Sei que a vossa posição particular vos sucita uma multidão de trabalhos secundários que empregam a melhor parte de vosso tempo. Os pedidos de todas as espécies vos acabrunham e vos fazeis um dever satisfazê-los tanto quanto possível. Farei aqui o que, sem dúvida, não ousaríeis fazer, vós mesmo, e, dirigindo-me à generalidade dos Espíritas, pedir-lhes-ei, no interesse do próprio Espiritismo, vos poupar toda sobrecarga de trabalho de natureza a absorver os instantes que deveis consagrar quase exclusivamente ao acabamento da obra. Se a vossa correspondência nisso sofrer um pouco, o ensinamento aí ganhará.

Algumas vezes, é necessário sacrificar as satisfações particulares ao interesse geral. É uma medida urgente que todos os adeptos sinceros saberão compreender e aprovar.

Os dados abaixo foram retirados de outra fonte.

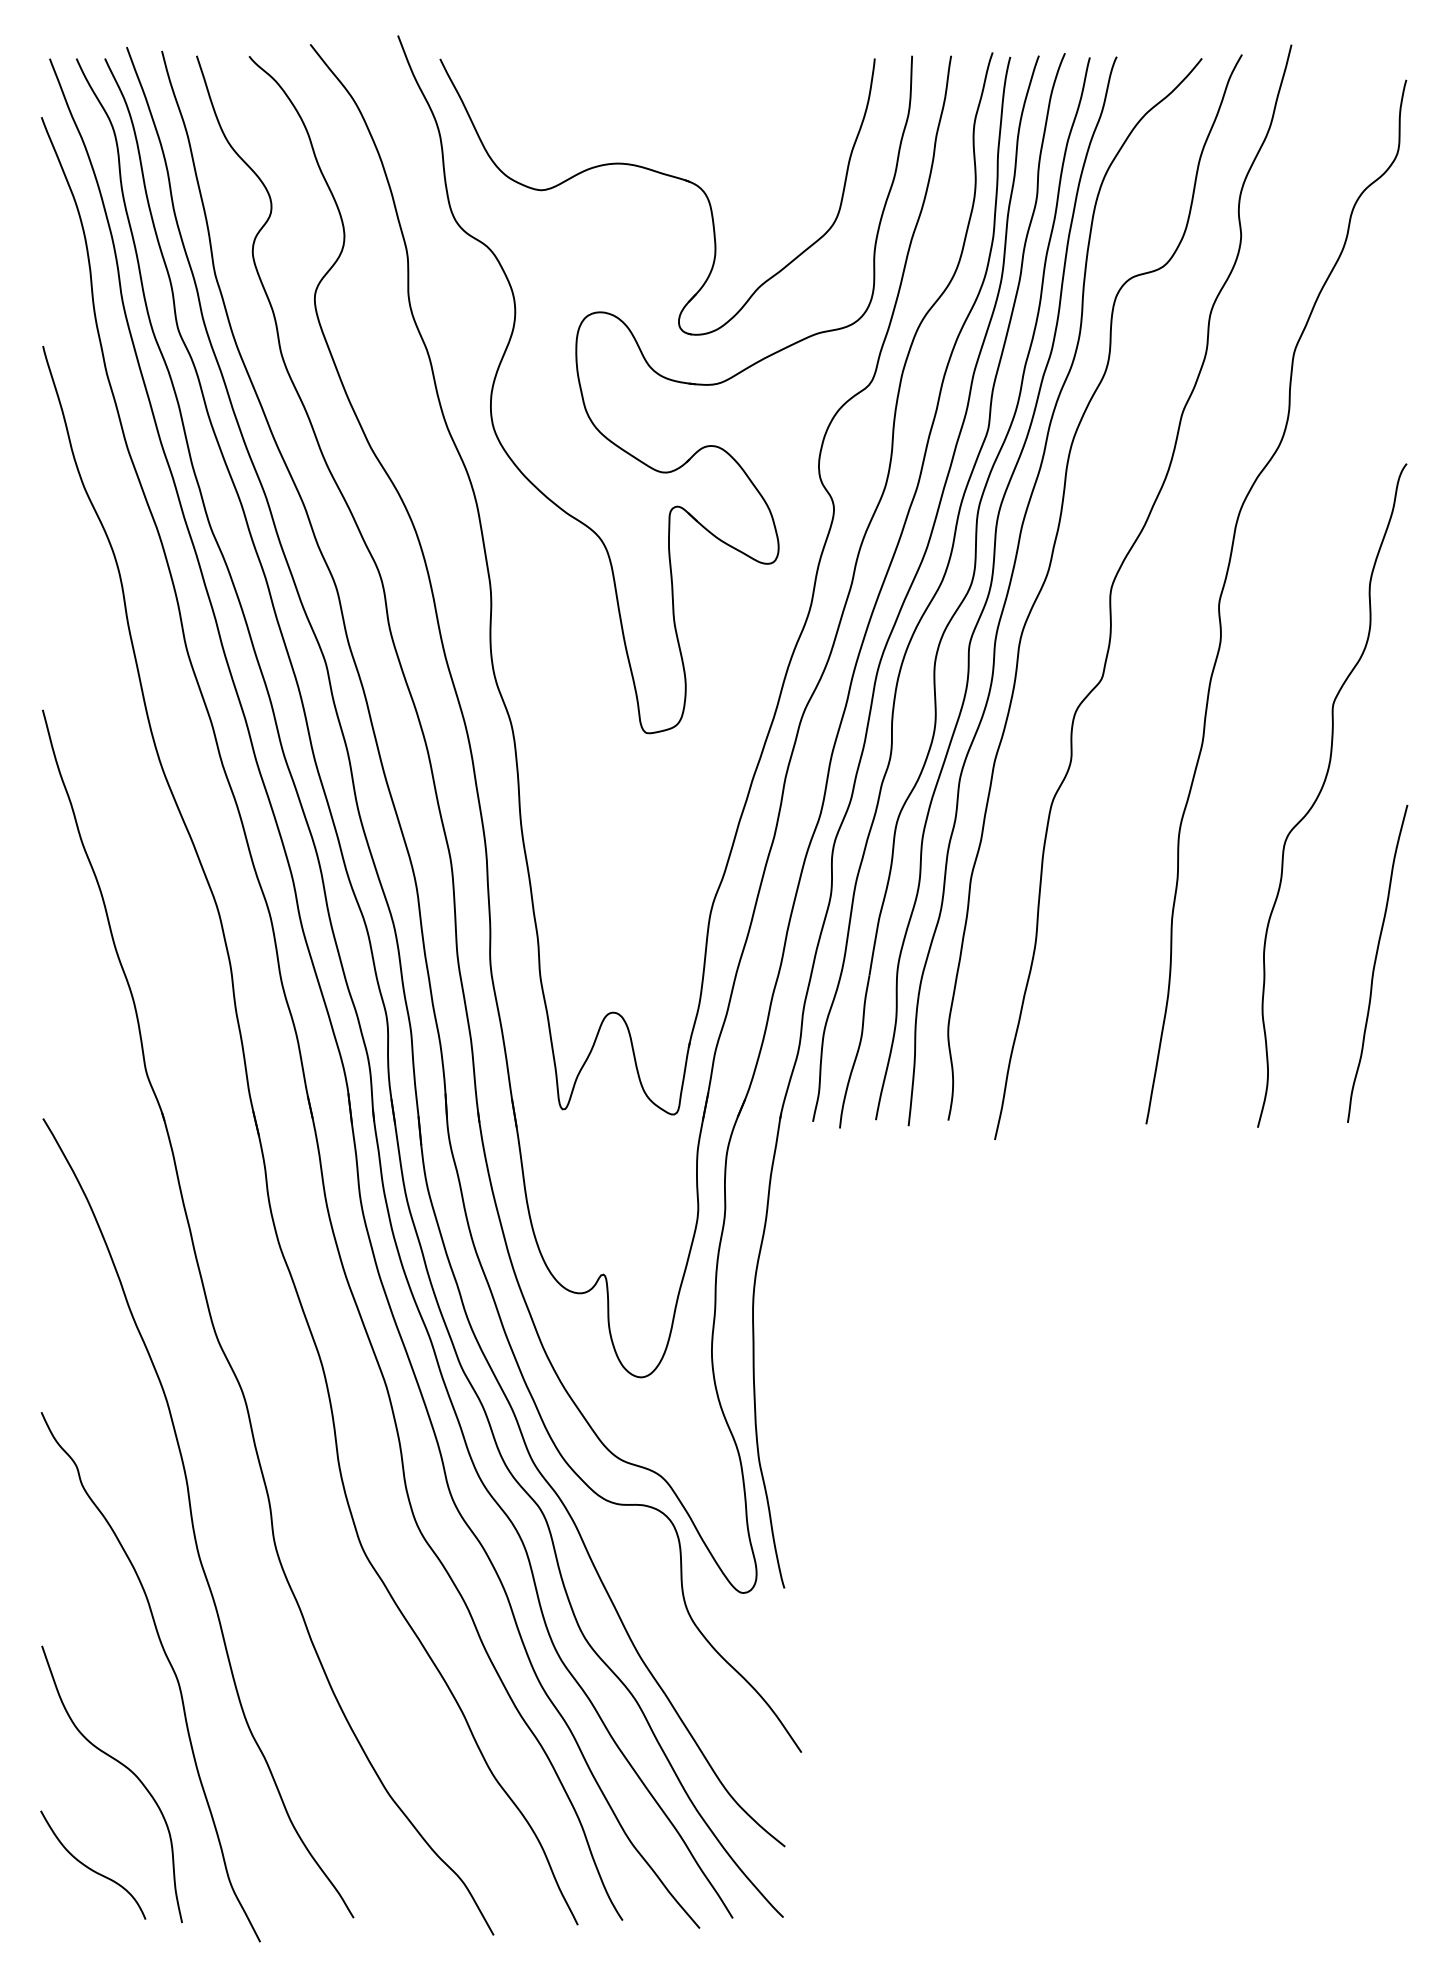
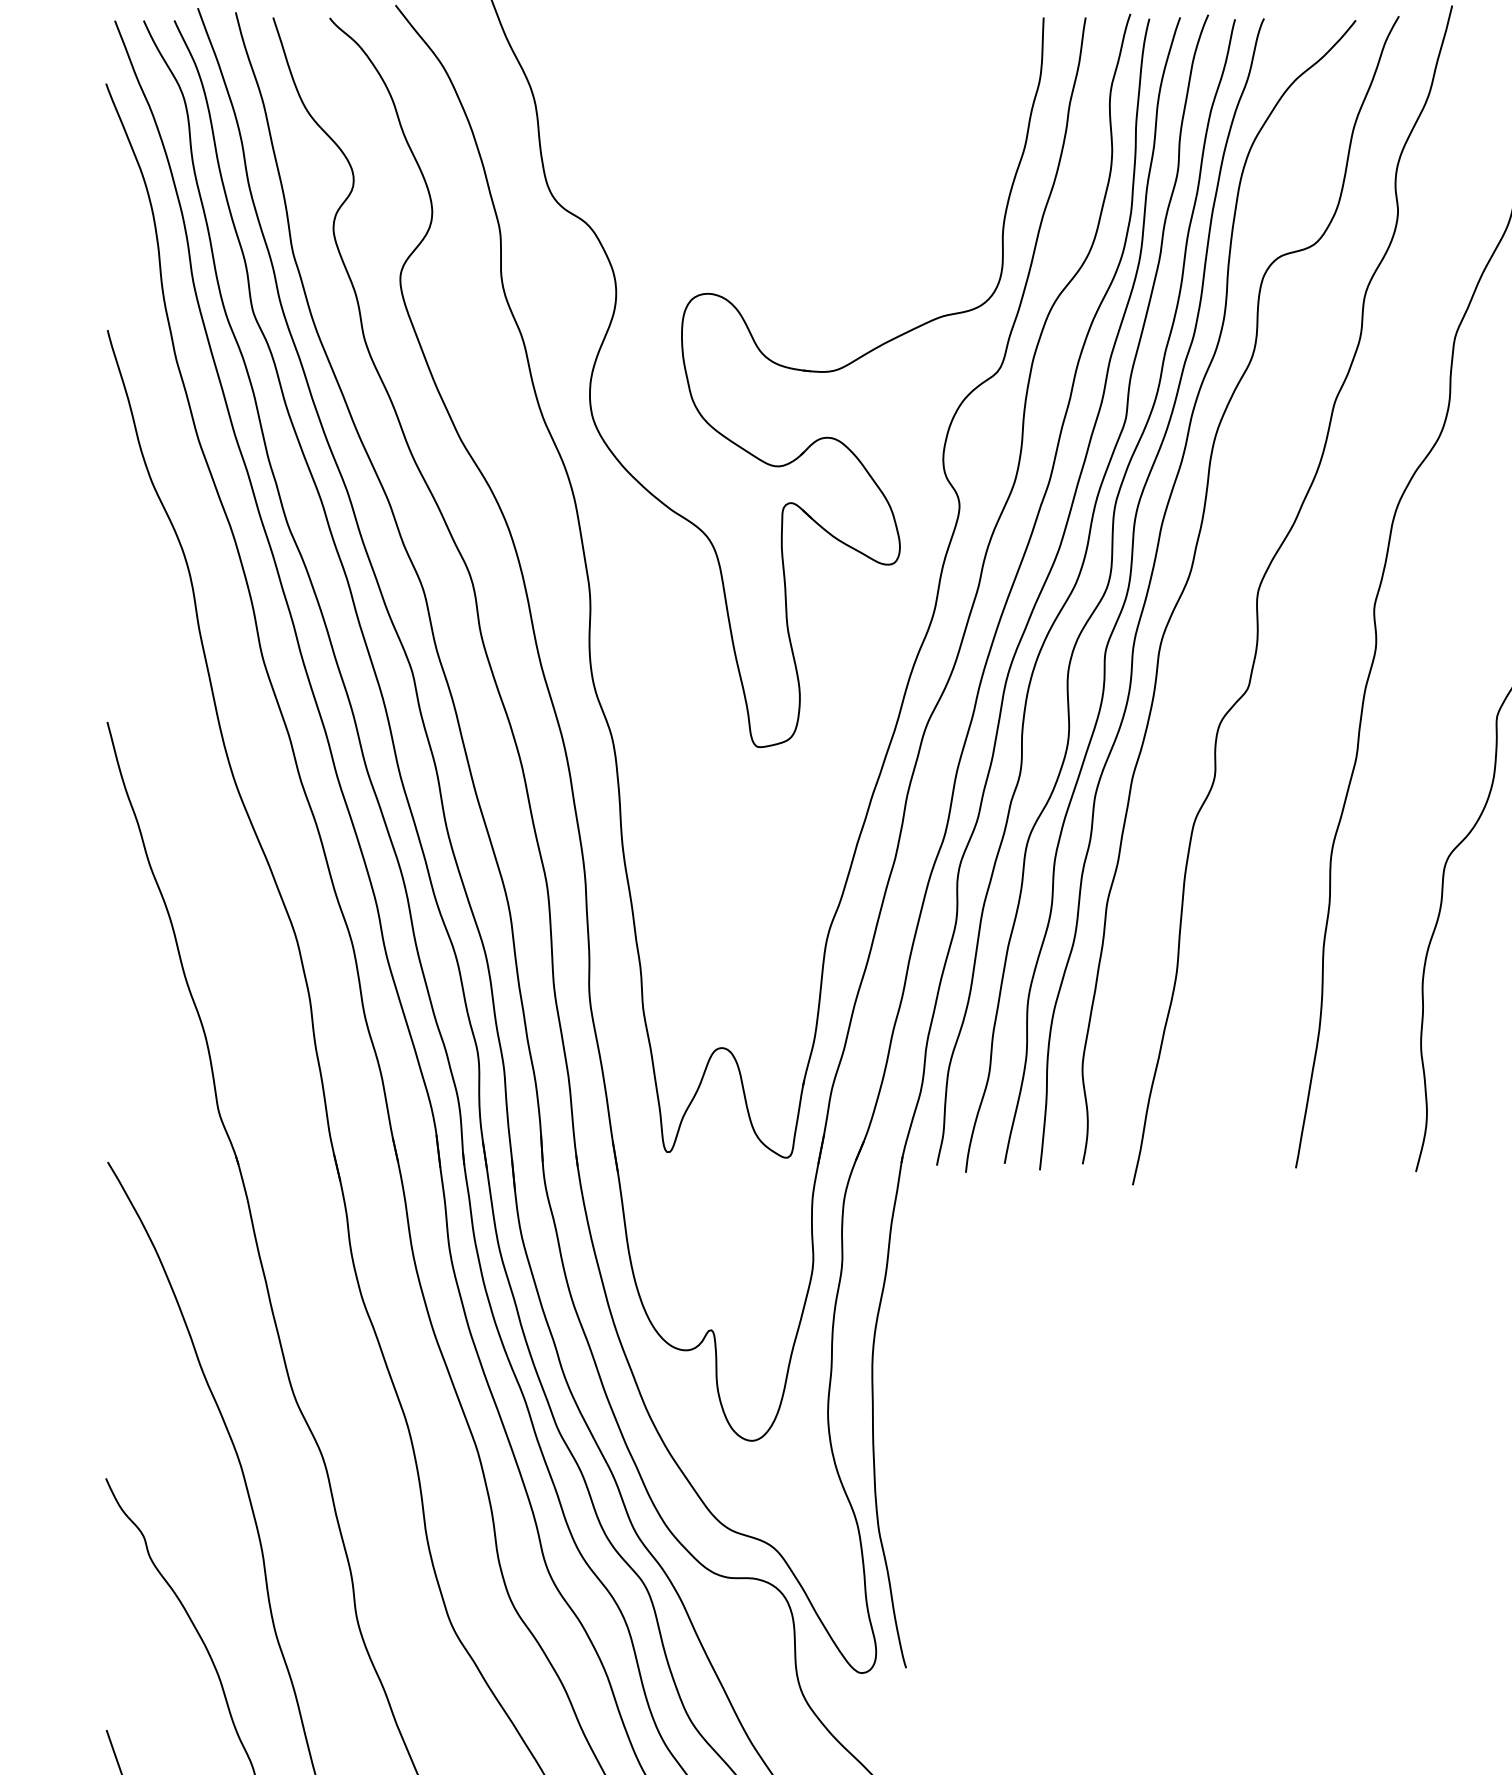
part: (664, 175) -> (776, 146), removed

A imensa correspondência que recebeis é para vós uma fonte preciosa de documentos e de ensinos; esclarece-vos sobre a marcha verdadeira e os progressos reais da Doutrina; é um termômetro imparcial; nela hauris, além disso, satisfações morais que, mais de uma vez, sustentaram a vossa coragem, vendo a adesão que as vossas idéias encontram em todos os pontos do globo; sob esse aspecto, a superabundância é um bem e não um inconveniente, mas com a condição de secundar os vossos trabalhos, e não de entravá-los, criando-vos um aumento de ocupações.

Doutor DEMEURE.

Bom senhor Demeure, eu vos agradeço pelos sábios conselhos. Graças à resolução que tomei de me fazer substituir, salvo os casos excepcionais, a correspondência corrente sofre pouco agora, e não sofrerá mais no futuro; mas, que fazer deste atraso de mais de quinhentas cartas que, apesar de toda a minha boa vontade, não pude chegar a colocar em dia?

Resp. – É preciso, como se diz em termo de comércio, passá-las em bloco para a conta de lucros e perdas. Anunciando essa medida na Revista, os vossos correspondentes terão a que se ligar; compreenderão a sua necessidade, e a acharão sobretudo justificada pelos conselhos precedentes. Eu o repito, seria impossível que as coisas caminhassem por muito tempo como está; todos a sofreriam, e a vossa saúde e a Doutrina. É preciso, há necessidade, de saber fazer os sacrifícios necessários. Tranqüilo, doravante, sobre esse ponto, podereis vagar mais livremente em vossos trabalhos obrigatórios. Eis o que vos aconselha aquele que será sempre vosso amigo devotado.

DEMEURE.

Aceitando esse sábio conselho, pedimos aos nossos correspondentes, com os quais estávamos há muito tempo em atraso, para aceitarem as nossas desculpas e os nossos lamentos por não ter podido responder com detalhes, e como teríamos desejado, às suas benevolentes cartas, e de bem quererem aceitar, coletivamente, a expressão dos nossos sentimentos fraternais.